One thing I would like to not see in the future is cars parked on the street during the parade. I don’t remember ever seeing this during a parade. It blocked people’s views and could have potentially created a hazard with kids running out to get candy from behind the vehicles.

I get it would be a hassle to tow those cars, but maybe put up signs at the start of the weekend in the future, nicely asking people along the parade route to move their cars by Monday morning. I bet most would.

After heading home to post photos to our website, we were off to the brewery (a word I have trouble saying, so I’m glad this is written). I’d been by the brewery many times but never been in.

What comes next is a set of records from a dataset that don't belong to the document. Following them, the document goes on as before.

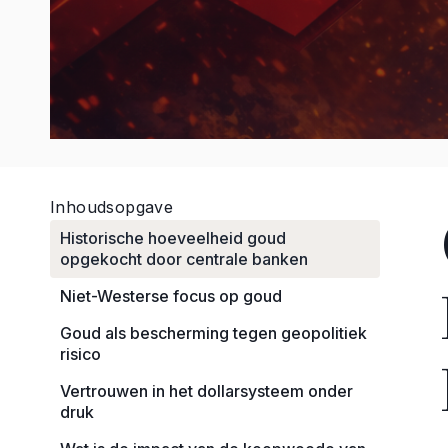
Inhoudsopgave
Historische hoeveelheid goud
opgekocht door centrale banken
Niet-Westerse focus op goud
Goud als bescherming tegen geopolitiek
risico
Vertrouwen in het dollarsysteem onder
druk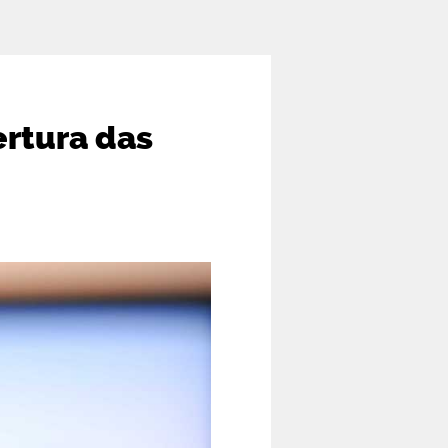
ertura das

This was another place we saw on a YouTube video that was supposedly free, but the tours cost $15 per person for us. I Googled to see if there had been a change, but searching “Anheuser-Busch” and “free” just got me a bunch of stories on Budweiser providing free beer if the country gets vaccinated.

It was really like Willy Wonka’s chocolate factory for booze. The tour starts at the Clydesdale stables, where you get to see the majestic horses.

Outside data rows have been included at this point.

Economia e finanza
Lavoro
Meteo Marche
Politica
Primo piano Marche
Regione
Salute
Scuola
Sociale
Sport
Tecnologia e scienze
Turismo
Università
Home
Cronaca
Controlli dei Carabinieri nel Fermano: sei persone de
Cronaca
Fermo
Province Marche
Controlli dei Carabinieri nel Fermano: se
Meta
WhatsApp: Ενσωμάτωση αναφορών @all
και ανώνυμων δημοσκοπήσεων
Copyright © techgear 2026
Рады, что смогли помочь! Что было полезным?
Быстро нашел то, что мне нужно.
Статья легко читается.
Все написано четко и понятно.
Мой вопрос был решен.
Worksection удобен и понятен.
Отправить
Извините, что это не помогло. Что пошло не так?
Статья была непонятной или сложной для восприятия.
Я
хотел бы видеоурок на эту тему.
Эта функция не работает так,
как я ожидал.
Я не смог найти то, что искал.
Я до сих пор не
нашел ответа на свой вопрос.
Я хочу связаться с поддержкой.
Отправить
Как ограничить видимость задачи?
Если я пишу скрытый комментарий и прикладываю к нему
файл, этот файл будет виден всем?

Then it’s off to the beechwood aging tanks. The area we used to live in central Oregon had around 30 breweries of various sizes, one of which, 10 Barrel, is now owned by Anheuser-Busch. I’m not sure if all the beer those places make combined could fill one of the massive tanks at A-B.

We then went on to the brew house, where the beer is actually made, and then the packaging facility. They were all in these old buildings, which felt like a little town, except not many people were around (probably because of the holiday).

We were required to wear masks on the tour, which took a little over an hour and a walk of more than a mile around their campus. Walking wasn’t too bad because they had elevators and, in one case, seven escalators we had to take to get to a viewing point. I haven’t seen anything like that since going to giant New York department stores as a child.

The masks also helped hide the smell. I remember visiting the Anheuser-Busch brewery at Busch Gardens in Virginia in 1989 and it smelling like canned green beans. It was the same smell in St. Louis. It wasn’t a bad smell, necessarily, but one you get kind of tired of.

Finally, the tour ended with a free sample of our choice. I’m not much of a drinker — the last full serving of alcohol I had was a beer on a plane in 2019 (which also was free). I was hoping they would have O’Douls or something nonalcoholic but no such luck.

I wasn’t going to turn down something free, so I had a Cherry Bud Light Seltzer, which looked refreshing after the long walk we’d had. It tasted and looked like Zima, the much-missed clear adult beverage from the 1990s.

The beer garden was packed, so my wife asked some guys if we could sit with them (something I’d be too nervous to do). It was fun just talking with strangers, something we didn’t get to do as much during the pandemic.

I’ve become such a lightweight I got a little buzz from my one cup of seltzer.

There’s still a lot to see around the area, like the botanical garden and many more museums. Hopefully, it will be a fun summer.